═════ Selected extract

Request other users of Satellite Server or Capsule Server to save any changes and warn them that Satellite services are unavailable for the duration of the backup. Ensure no other tasks are scheduled for the same time as the backup.

  1. Ensure that your backup location has enough disk space to store the backup. For more information, see Section 8.1.1, “Estimating the size of a Backup”.
  2. Run the backup script:

    # foreman-maintain backup offline --skip-pulp-content /var/backup_directory

8.1.4. Performing an Incremental Backup

To Perform an Incremental Backup:

Use this procedure to perform an offline backup of any changes since a previous backup. Use a full backup as a reference to make the first incremental backup of a sequence. Keep at least the last known good full backup and a complete sequence of incremental backups to restore from.

Warning

Request other users of Satellite Server or Capsule Server to save any changes and warn them that Satellite services are unavailable for the duration of the backup. Ensure no other tasks are scheduled for the same time as the backup.

══════════
═════ Exercise data

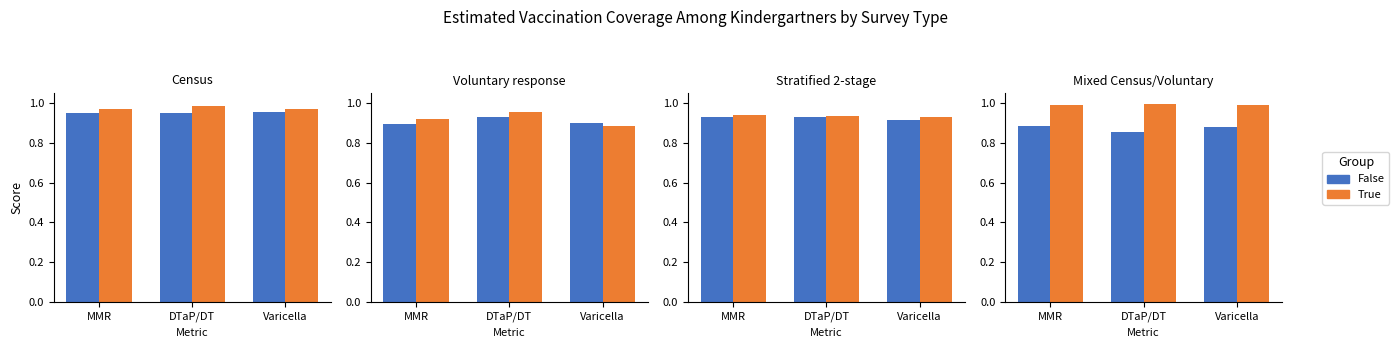

At which label is True closest to 0?

Varicella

══════════

### Problem statement:
Write out the Satellite backup instructions in full, word for word.

### Exercise solution:
Request other users of Satellite Server or Capsule Server to save any changes and warn them that Satellite services are unavailable for the duration of the backup. Ensure no other tasks are scheduled for the same time as the backup.

  1. Ensure that your backup location has enough disk space to store the backup. For more information, see Section 8.1.1, “Estimating the size of a Backup”.
  2. Run the backup script:

    # foreman-maintain backup offline --skip-pulp-content /var/backup_directory

8.1.4. Performing an Incremental Backup

To Perform an Incremental Backup:

Use this procedure to perform an offline backup of any changes since a previous backup. Use a full backup as a reference to make the first incremental backup of a sequence. Keep at least the last known good full backup and a complete sequence of incremental backups to restore from.

Warning

Request other users of Satellite Server or Capsule Server to save any changes and warn them that Satellite services are unavailable for the duration of the backup. Ensure no other tasks are scheduled for the same time as the backup.